Last Updated on Saturday, 26 December 2015, 21:00 by GxMedia
(BBC).-Venezuelan on Friday demanded an official explanation from Guyana about the presence of seismic research vessel in Atlantic Ocean waters that both countries claim as theirs, the BBC reported.
Caracas made known its position shortly after Guyana issued a statement condemning the Thursday afternoon arrest of the vessel “Teknik Perdana”. Venezuela demanded an official explanation from the Guyanese authorities.
“Venezuela expresses its deepest concerns over the manner in which foreign vessels authorised by the government of Guyana enter Venezuelan territorial waters and exclusive economic area,” said the statement.
“We reiterate that the Bolivarian National Navy would never encroach on the territory of a fraternal nation,” it adds.
According to the statement, the vessel is expected to dock in the Margarita Island at 0600 local time (1130 GMT) on Saturday.
The foreign ministry reaffirmed Venezuela’s “peaceful vocation” and said it had no intention of “going back to previous situations of confrontation with the Republic of Guyana”.
For its part, the government of Guyana says the Venezuelan navy has entered its territorial waters and detained a US-operated ship.
Demerara Waves Online News (www.demwaves.com) was told that top officials of the Foreign Ministry met with representatives of the opposition to discuss the matter. A Partnership for National Unity (APNU) on Friday unequivocally supported the Guyana government in condemning Venezuela’s latest act of aggression.

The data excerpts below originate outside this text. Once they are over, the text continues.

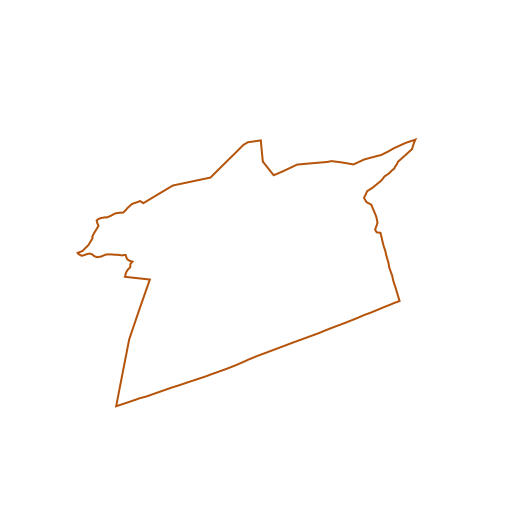 the district of Bejucal de Ocampo, Chiapas, Mexico, rotated 240°
{"feature_id": "50627088B40771166134628", "entity_name": "Bejucal de Ocampo", "entity_type": "district", "adm_level": 2, "iso_a3": "MEX", "parent_name": "Mexico", "parent_adm1": "Chiapas", "projection": "equal_earth", "projection_center": [-92.152, 15.488], "detail": "fine", "context": "isolated", "style": "outline", "palette": "amber", "viewbox_px": 512, "rotation_deg": 240, "n_neighbors": 0, "source": "geoboundaries", "source_scale": "gbopen_adm2", "svg_char_len": 3280}
<svg xmlns="http://www.w3.org/2000/svg" viewBox="0 0 512 512"><g transform="rotate(240 256 256)"><path d="M277.1,452.2L277.2,451.5L278.7,444.4L279.1,442.2L279.5,438.5L280.1,432.0L280.4,428.9L280.4,424.6L280.4,422.4L280.7,418.4L280.8,415.3L281.9,411.3L284.0,403.7L285.4,398.4L285.7,396.0L286.3,389.1L286.6,386.1L290.5,381.5L294.1,377.1L294.8,376.3L298.4,371.5L300.4,368.9L301.2,366.5L301.9,364.6L303.5,361.1L306.4,355.0L309.2,349.0L311.9,343.2L314.6,337.3L315.1,331.2L315.6,325.1L316.0,320.5L317.1,311.7L320.1,311.2L326.5,310.3L332.4,309.4L334.3,309.1L340.1,311.7L344.9,313.9L349.3,315.9L349.9,316.2L353.7,318.0L355.5,313.5L356.8,310.2L357.4,308.7L358.6,305.7L358.5,300.8L358.2,299.4L356.0,291.2L355.2,288.3L354.3,284.7L352.6,278.2L351.8,275.1L346.7,255.8L358.6,219.3L358.6,215.8L358.1,184.8L359.6,184.1L360.9,183.4L361.5,183.1L362.2,179.1L362.4,177.7L362.8,176.5L363.0,174.1L362.4,171.4L362.3,171.1L361.8,168.5L361.4,167.6L360.9,166.4L360.4,164.1L360.3,163.9L360.0,162.6L361.4,160.0L361.7,159.5L361.8,159.1L362.6,157.2L363.2,155.5L363.3,154.0L363.4,152.3L363.4,150.9L363.4,150.5L363.8,147.3L364.0,146.0L364.5,145.3L364.9,144.8L365.5,143.1L366.4,140.8L366.5,140.2L366.8,137.9L366.5,135.8L364.7,135.3L363.5,134.9L362.3,134.9L360.8,134.6L357.3,128.2L356.4,126.5L354.4,123.7L353.3,123.4L353.1,123.3L352.9,123.1L350.8,119.1L349.3,116.5L347.1,108.1L347.3,106.8L347.9,103.1L346.5,103.2L343.3,105.2L342.7,107.5L342.2,110.3L341.3,113.1L339.3,115.0L337.8,115.4L336.3,116.2L334.3,117.9L333.7,120.0L333.0,121.2L332.7,124.2L332.2,127.1L330.0,131.1L328.0,133.9L326.4,136.5L325.1,138.2L323.4,140.5L322.6,142.8L322.0,143.6L320.6,143.3L318.9,142.9L317.6,142.9L316.3,143.5L315.1,144.1L312.9,146.2L312.4,144.6L311.7,143.0L310.0,142.1L309.1,141.2L308.1,137.7L307.0,135.8L305.7,134.1L304.2,132.9L303.5,132.1L288.7,152.3L268.6,128.9L247.2,104.5L209.9,72.0L195.8,59.8L193.3,71.9L190.9,84.4L189.1,91.0L187.6,99.2L184.3,116.7L184.3,116.9L183.2,121.5L182.2,126.2L180.5,134.8L177.5,149.3L177.1,151.0L175.7,159.3L173.0,174.1L171.5,183.8L170.5,193.1L170.4,193.3L170.1,197.9L169.6,200.6L169.6,200.8L169.0,205.8L168.8,207.0L162.6,244.5L157.8,271.9L156.9,278.9L156.8,279.3L156.0,284.8L156.0,285.0L155.0,290.9L154.0,296.8L153.4,300.5L152.8,304.9L151.5,313.7L151.0,318.4L150.5,322.0L149.7,326.2L148.0,339.2L147.2,345.0L146.7,348.0L146.3,351.7L145.2,357.8L153.7,359.8L154.8,360.1L156.6,360.5L159.6,361.2L160.3,361.3L165.1,362.3L167.9,363.1L169.9,363.8L170.8,364.1L173.2,364.5L174.3,364.7L178.7,365.5L179.6,365.7L182.5,366.8L184.3,367.4L186.8,368.0L188.6,368.4L190.7,369.0L192.7,369.5L192.9,369.6L196.4,370.7L200.4,371.4L207.3,373.4L208.2,373.8L211.0,374.5L213.8,375.4L216.1,372.4L217.1,372.3L219.2,372.3L220.5,373.7L221.1,374.4L222.4,376.1L224.2,377.9L226.9,378.8L229.4,379.7L230.9,379.9L232.6,380.2L235.0,380.5L236.9,380.7L238.6,381.0L238.8,381.0L240.5,381.2L242.7,381.5L243.9,380.8L245.8,379.6L247.3,378.7L249.8,378.6L251.8,378.6L252.3,378.6L253.1,379.7L254.4,381.7L254.6,381.9L256.0,383.9L256.6,384.8L256.8,390.6L257.7,396.3L257.8,396.8L258.5,401.1L258.9,403.0L259.9,405.3L260.7,407.2L260.9,411.2L261.4,414.2L262.0,415.7L262.3,417.6L262.6,419.5L263.8,421.1L264.6,423.0L265.5,424.6L266.6,426.0L270.5,444.4L272.0,446.1L274.8,449.1L275.9,450.6L277.1,452.2Z" fill="none" stroke="#b45309" stroke-width="2"/></g></svg>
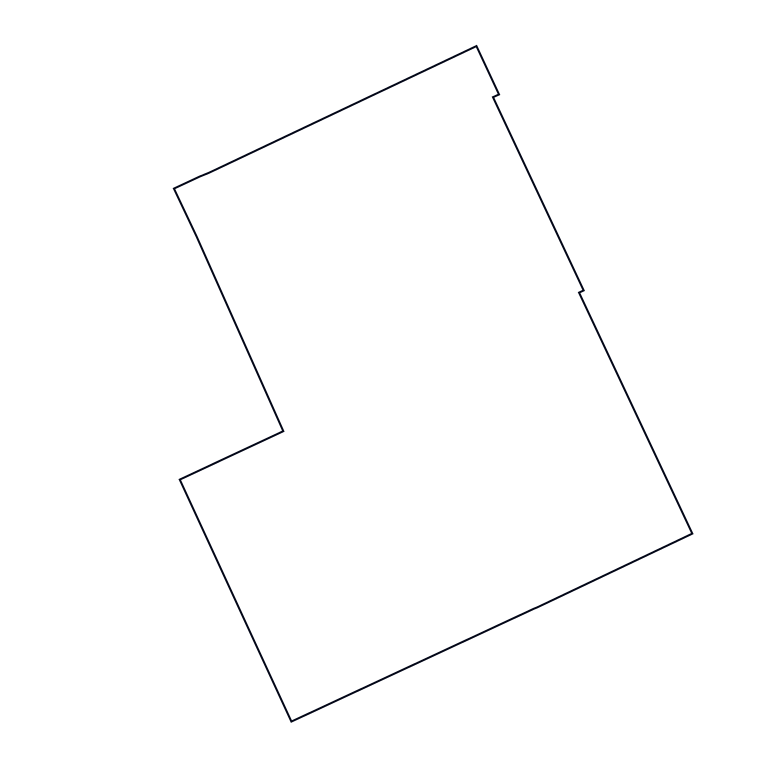 Washington, Colorado, United States of America (Natural Earth projection), rotated 335°
{"feature_id": "52423323B54769697673955", "entity_name": "Washington", "entity_type": "district", "adm_level": 2, "iso_a3": "USA", "parent_name": "United States of America", "parent_adm1": "Colorado", "projection": "natural_earth1", "projection_center": [-103.241, 40.002], "detail": "fine", "context": "isolated", "style": "outline", "palette": "ink", "viewbox_px": 768, "rotation_deg": 335, "n_neighbors": 0, "source": "geoboundaries", "source_scale": "gbopen_adm2", "svg_char_len": 370}
<svg xmlns="http://www.w3.org/2000/svg" viewBox="0 0 768 768"><g transform="rotate(335 384 384)"><path d="M157.8,544.4L157.4,650.8L424.6,651.0L428.1,651.2L600.2,649.9L599.4,383.6L604.5,383.6L604.0,170.1L610.6,170.2L610.6,116.8L314.4,118.6L304.7,118.1L276.2,118.1L276.5,171.0L272.8,384.2L158.5,384.3L157.8,544.4Z" fill="none" stroke="#020617" stroke-width="2"/></g></svg>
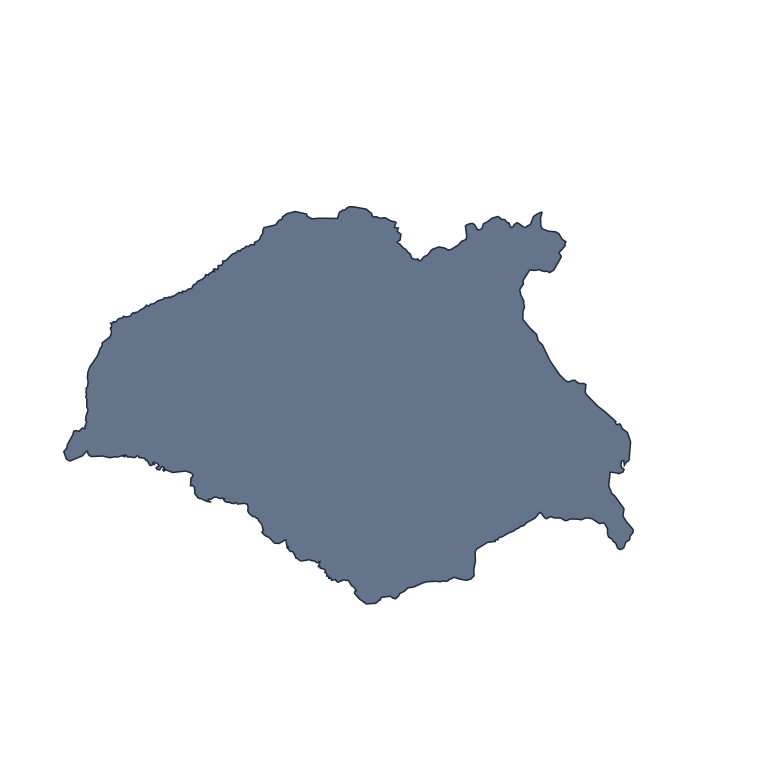 the district of Valea Sarii, Vrancea, Romania, rotated 289°
{"feature_id": "2599482B85092862889515", "entity_name": "Valea Sarii", "entity_type": "district", "adm_level": 2, "iso_a3": "ROU", "parent_name": "Romania", "parent_adm1": "Vrancea", "projection": "mercator", "projection_center": [26.811, 45.87], "detail": "fine", "context": "isolated", "style": "filled", "palette": "slate", "viewbox_px": 768, "rotation_deg": 289, "n_neighbors": 0, "source": "geoboundaries", "source_scale": "gbopen_adm2", "svg_char_len": 6171}
<svg xmlns="http://www.w3.org/2000/svg" viewBox="0 0 768 768"><g transform="rotate(289 384 384)"><path d="M324.7,667.8L327.5,666.9L333.1,657.6L337.0,652.9L344.1,651.6L353.1,639.0L354.7,635.0L360.9,629.6L374.4,626.5L375.9,634.3L375.4,634.9L378.6,638.7L381.4,638.8L382.5,635.6L384.7,634.4L388.3,633.7L389.6,635.8L385.3,637.7L388.9,638.5L390.9,640.2L392.4,640.4L409.6,636.0L417.4,629.9L419.5,623.5L422.8,620.7L422.9,619.2L421.5,618.2L421.5,616.6L423.3,615.1L424.0,615.4L430.1,601.1L432.3,594.0L440.1,578.5L441.8,576.9L449.1,575.1L449.6,572.8L448.2,569.2L448.2,567.2L449.7,563.1L448.5,560.6L446.5,558.6L445.9,555.3L449.9,547.1L459.9,533.5L472.6,521.0L475.0,515.8L480.5,512.2L484.7,503.2L490.4,494.2L497.9,491.8L502.3,491.9L506.4,489.4L507.6,489.5L512.6,484.5L517.3,481.6L524.1,483.3L526.3,482.0L528.1,482.0L539.3,484.7L540.3,489.2L542.9,494.0L542.3,495.5L542.8,499.8L543.6,500.9L543.3,504.5L547.2,507.5L561.5,510.2L562.4,510.1L564.8,507.0L565.8,507.0L573.7,510.3L575.3,509.4L577.7,509.7L578.9,505.3L583.1,500.4L583.8,496.7L582.0,489.6L582.3,483.2L584.3,480.9L592.0,478.0L597.6,477.6L597.7,476.9L595.1,473.9L591.0,470.8L583.0,470.5L581.0,469.2L580.3,468.0L578.3,467.3L577.7,465.5L579.8,458.5L579.7,457.1L577.1,455.3L574.4,454.7L573.3,453.4L574.8,451.3L577.0,449.8L576.8,447.9L578.8,444.7L577.8,440.7L578.9,439.8L579.5,437.1L575.8,432.0L571.9,429.6L567.7,425.8L563.3,426.1L561.4,424.7L560.7,423.6L560.5,421.9L564.1,417.8L564.7,415.9L564.3,414.3L561.7,410.6L559.9,409.5L550.2,414.3L547.3,414.4L543.8,410.6L540.0,409.3L532.8,403.4L531.7,400.8L532.3,396.5L531.5,391.4L527.6,386.4L525.7,385.0L520.2,383.3L517.6,380.5L513.1,378.7L511.8,377.1L513.3,375.3L511.9,373.0L511.9,369.4L515.3,366.7L516.7,363.0L518.2,361.2L519.0,357.7L521.5,353.2L521.7,350.8L522.8,350.4L525.4,352.4L531.1,351.2L532.7,346.7L536.2,346.8L535.5,344.1L535.7,342.9L540.6,342.8L541.0,341.1L540.3,338.1L541.6,330.9L539.4,326.2L539.7,322.0L538.4,320.0L539.1,318.2L541.3,316.7L543.6,310.2L541.6,297.7L540.4,293.7L538.7,291.8L536.6,290.9L535.4,289.6L535.2,288.4L532.9,287.1L532.2,286.0L525.4,286.0L519.3,267.7L516.7,262.2L517.5,257.0L519.5,255.4L518.2,243.9L513.4,236.7L509.1,233.7L506.5,233.9L504.5,231.3L499.2,229.8L492.8,219.6L489.8,219.4L486.7,220.4L483.0,219.2L481.0,219.5L478.5,218.4L475.8,215.5L473.4,216.2L472.5,212.7L470.1,211.4L469.4,208.9L466.9,207.5L465.0,205.5L462.9,204.7L462.9,203.5L462.4,202.5L459.7,201.0L457.2,198.2L449.4,194.4L447.6,191.4L445.7,192.3L443.4,191.7L442.0,188.6L438.3,189.8L437.6,185.9L436.5,185.4L435.2,187.1L434.4,185.1L432.3,183.9L431.9,182.8L429.8,182.6L429.4,179.8L427.1,179.9L423.9,178.1L420.1,174.1L418.1,173.9L415.4,171.4L411.7,171.1L409.9,167.9L407.0,166.4L406.2,163.2L404.7,163.8L403.9,160.5L398.5,156.5L397.8,154.6L395.8,153.7L396.2,152.1L394.8,150.9L394.1,148.2L392.2,147.5L388.8,142.8L385.2,140.5L383.3,137.1L381.1,136.5L380.8,135.6L381.4,134.0L376.9,131.8L375.0,129.6L371.5,127.6L371.3,126.2L370.0,125.5L369.9,123.8L367.7,122.4L365.5,122.1L363.4,118.1L363.2,115.6L361.1,115.1L359.7,112.2L358.3,111.2L355.6,110.4L354.7,107.8L353.8,108.1L352.5,105.7L351.5,107.1L349.1,107.8L347.7,107.1L345.1,109.2L341.8,109.8L338.7,109.2L331.1,104.1L328.1,105.1L325.5,104.1L317.3,103.9L304.6,100.3L298.5,100.2L293.3,101.5L290.0,103.4L285.1,104.6L283.0,103.7L281.1,104.7L279.2,104.8L277.9,105.9L274.7,106.3L273.0,107.9L265.5,110.5L263.2,112.6L256.1,112.8L252.5,113.7L251.3,115.2L246.5,115.1L244.4,115.8L244.2,113.1L240.1,111.2L239.7,108.1L238.5,106.0L234.7,106.3L223.6,104.4L220.0,104.9L215.9,103.2L209.6,108.1L208.9,112.1L218.0,122.3L223.8,124.8L223.8,125.6L222.0,126.5L220.5,128.5L220.1,130.8L224.4,141.7L224.9,148.5L227.4,153.0L228.2,155.8L230.9,159.7L230.8,162.6L231.9,162.5L231.9,161.5L232.8,162.8L231.4,165.6L232.5,167.7L232.9,171.1L233.8,172.9L235.5,173.6L236.1,174.7L234.7,176.4L235.8,181.5L234.3,183.8L234.3,185.2L230.7,189.3L231.9,191.2L233.4,191.3L233.1,193.0L234.9,191.6L235.2,195.0L233.7,198.1L230.6,195.8L229.3,197.3L229.8,199.8L233.6,200.9L233.9,202.2L232.6,203.7L230.8,202.8L230.1,204.0L230.6,205.0L231.9,205.0L231.5,213.0L237.1,224.7L237.1,229.7L236.4,232.5L235.9,232.9L233.9,233.0L232.2,232.1L224.7,234.2L225.7,236.2L224.6,238.4L218.6,241.0L215.8,245.3L215.6,246.6L216.2,249.1L215.6,251.2L215.4,255.2L216.1,259.1L216.2,256.6L217.4,255.4L218.4,256.2L218.5,257.8L221.9,260.4L222.4,263.1L222.3,266.4L223.4,268.1L223.5,270.5L222.3,270.0L221.0,272.3L221.5,276.1L222.1,276.7L221.6,277.7L221.7,279.2L222.1,281.2L223.8,282.4L222.8,284.7L225.7,290.8L225.7,293.8L223.7,295.5L219.7,296.5L218.1,298.0L215.9,303.0L216.5,304.6L215.5,307.5L215.8,308.6L214.3,309.6L211.1,314.5L206.1,317.5L204.2,316.8L202.5,319.4L201.7,322.0L201.6,325.1L197.9,332.2L199.0,336.7L204.1,341.0L204.4,342.1L197.8,345.7L198.5,346.4L197.5,346.3L195.3,349.6L195.7,352.5L191.9,356.7L190.8,357.0L190.6,359.7L189.7,361.6L189.8,363.7L193.6,370.7L193.4,373.4L194.1,375.5L193.2,379.0L195.2,381.3L189.9,381.3L190.1,383.3L189.1,383.7L189.4,388.2L188.3,389.4L186.5,389.5L186.6,390.7L185.9,391.6L183.7,392.4L184.2,394.4L182.2,395.1L183.1,397.0L181.3,398.3L183.3,401.8L182.1,403.1L181.5,404.9L185.9,410.0L185.8,411.7L186.7,414.2L182.7,419.0L182.2,421.6L179.5,425.1L178.2,423.9L176.4,424.3L172.7,430.9L170.3,438.9L174.0,447.7L177.9,449.8L178.4,450.7L180.6,450.8L181.7,451.6L185.4,459.3L184.4,462.2L184.7,464.9L188.2,466.8L190.7,466.9L194.8,470.9L198.9,472.9L201.8,478.3L208.7,485.6L211.0,489.0L214.3,497.1L215.4,501.9L217.0,503.8L217.6,506.9L218.7,508.6L220.6,509.4L221.5,511.0L224.0,512.9L224.2,519.6L225.3,526.0L227.8,529.6L232.0,531.6L237.4,529.4L246.5,528.1L253.0,525.5L255.8,524.9L257.9,525.3L268.1,533.5L271.3,540.4L273.0,540.2L273.7,542.3L276.2,542.7L278.1,545.6L283.7,550.3L287.3,554.6L289.2,555.5L291.3,557.9L294.0,559.7L295.5,562.2L299.5,564.1L306.3,570.4L313.2,573.1L312.8,575.1L309.9,579.3L309.4,581.1L310.5,582.7L311.5,582.9L312.8,585.1L312.9,589.0L314.8,594.8L313.7,599.8L314.6,601.6L316.9,603.8L319.4,611.6L319.7,614.4L323.6,619.2L324.3,624.8L322.2,633.0L324.1,636.7L323.4,638.7L319.8,642.5L315.4,644.0L312.4,646.1L311.6,650.0L309.8,652.0L308.8,655.1L304.8,658.4L304.3,661.0L305.6,662.9L307.5,664.1L313.0,664.1L316.7,666.9L320.2,666.2L324.7,667.8Z" fill="#64748b" stroke="#1e293b" stroke-width="1.5"/></g></svg>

The BBC further reported that Guyana said the Venezuelan actions in the disputed Essequibo region constituted “a serious threat to peace in the region”.
The ship was contracted by the Texas-based company Anadarkoto look for oil in the area.
Caracas has said the ship was operating illegally in Venezuelan waters.
Teknik Perdana – was surveying the seafloor on Thursday when it was approached by a Venezuelan navy vessel and forced to sail to Venezuela’s Margarita Island. At least five US citizens are on board, the company said.
“One point is clear: the Teknik Perdana was in Guyana’s waters when this incident took place,” said the Guyanan foreign ministry in a statement.
The ship sails under a Panamanian flag and is owned by Singaporean marine surveying company.
The vast area west of the Essequibo river makes up two-thirds of the territory of Guyana.
It has been claimed by Venezuela as its own since the 19th century, when Guyana was still a British colony.
The late Venezuelan President, Hugo Chavez, made attempts to improve relations between the two South American neighbours.
In an official visit to Georgetown in 2004, he played down the dispute and said that “the integration of South America and the Caribbean is vital, especially now that neo-liberalism has failed”.